"Triage" ist auch in anderen klinischen Bereichen Alltag, in jeder Notaufnahme wird nach Dringlichkeit entschieden, wenn gleichzeitig ein Patient mit akutem Herzinfarkt und ein zweiter mit verstauchtem Knöchel durch die Tür kommen, bzw. geschoben werden. Triage kann ein weites Feld sein, von völlig alltäglichen Vorgängen bis zum Terroranschlag mit vielen Betroffenen, wo man die hoffnungslosen Fälle gar nicht mehr in den Krankenwagen trägt.
Das inflationäre Verwenden bestimmter Begriffe mit der Hoffnung, man könnte Menschen durch Angst dazu bringen sich so zu verhalten, wie man gerne möchte, hat allerdings irgendwann auch die Folge, dass die Adressaten abstumpfen.

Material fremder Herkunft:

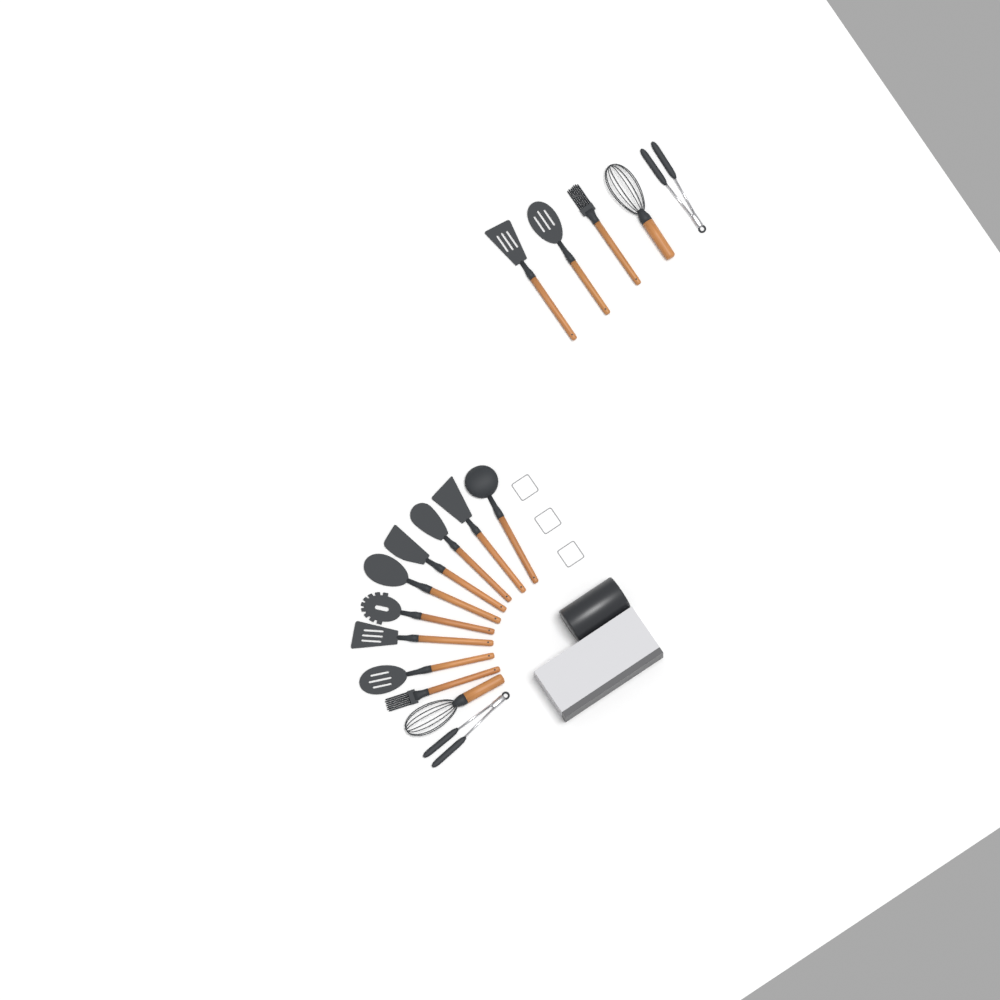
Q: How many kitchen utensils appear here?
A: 16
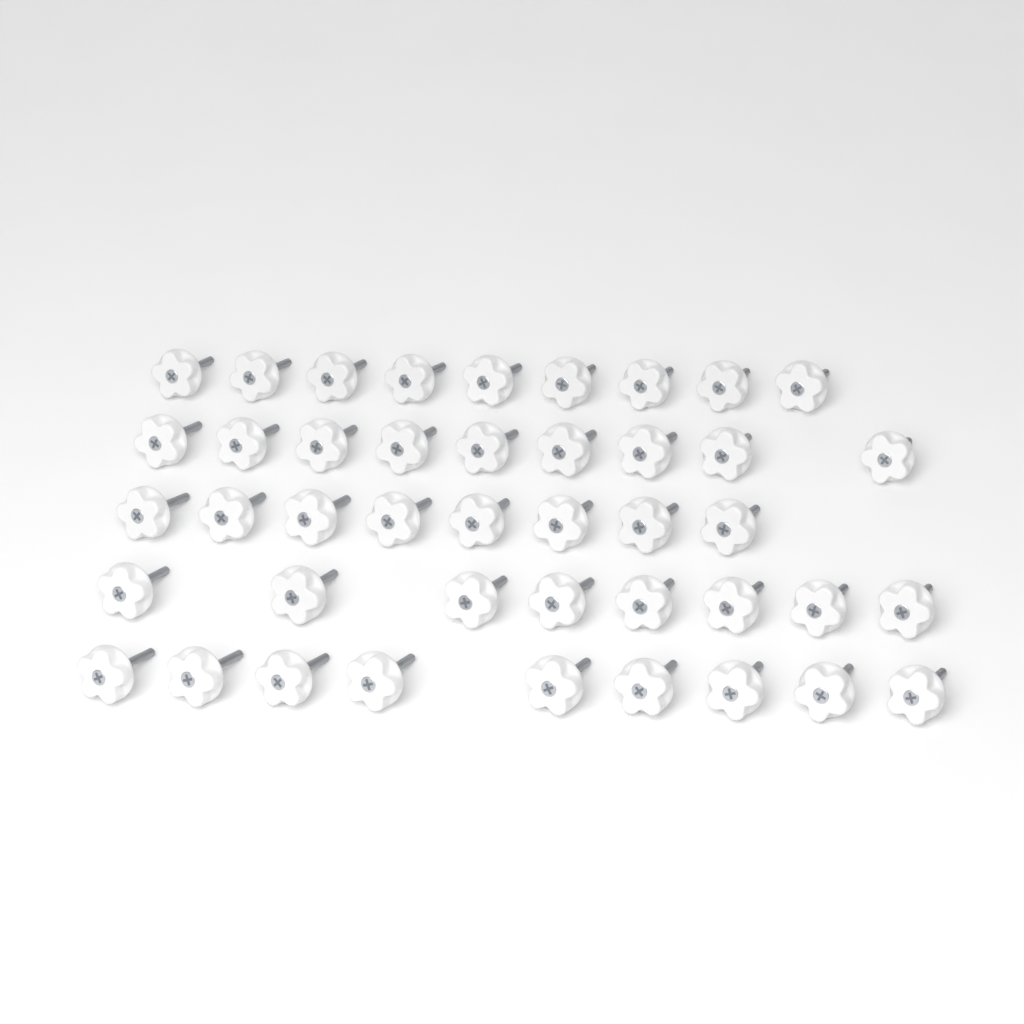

"Der Junge, der immer 'Wölfe' rief."
Triage (Auswählen) im alllgemeinen medizinischen Sprachgebrauch als Fachbegriff ist Ressourcenmanagement. Hat @FallenAngel ja sehr gut auf den Punkt gebracht.
Mit Triage im Zusammenhang mit Covid ist aber nun mal leider verbunden, dass Menschen mit einer hohen Wahrscheinlichkeit nicht mehr die Behandlung erfahren werden, die ihren Tod unmittelbar verhindert.
Triage in Zeiten von Corona bedeutet, dass man sich, sofern Ü60, darauf einstellen kann, künftig keine ECMO mehr zu erhalten, was dann (bei einer ohnehin schon bescheidenen Prognose) nunmal den sicheren Tod bedeutet.
Beispiel:
"Unter 65 Jahre, 100% Sauerstoff, Bauchlage.
paO2 48 mmHg. Keine Verlegung zur ECMO-Therapie möglich, da Pat >60 nicht mehr angenommen werden"
Das ist schon einfach mehr als krass. Und es ist Realität in deutschen Krankenhäusern!
Diese Menschen sind zum großen Teil noch nicht geimpft! Die Intensivstationen sind voll, die Behandlungsmöglichkeiten erschöpft. Jetzt schon, und wir stehen noch ganz am Anfang der dritten Welle.
Also, ich für meinen Teil, wenn ich jemanden "Wölfe" rufen höre im Moment, winke ganz sicher nicht abgestumpft ab, sondern renne um mein Leben.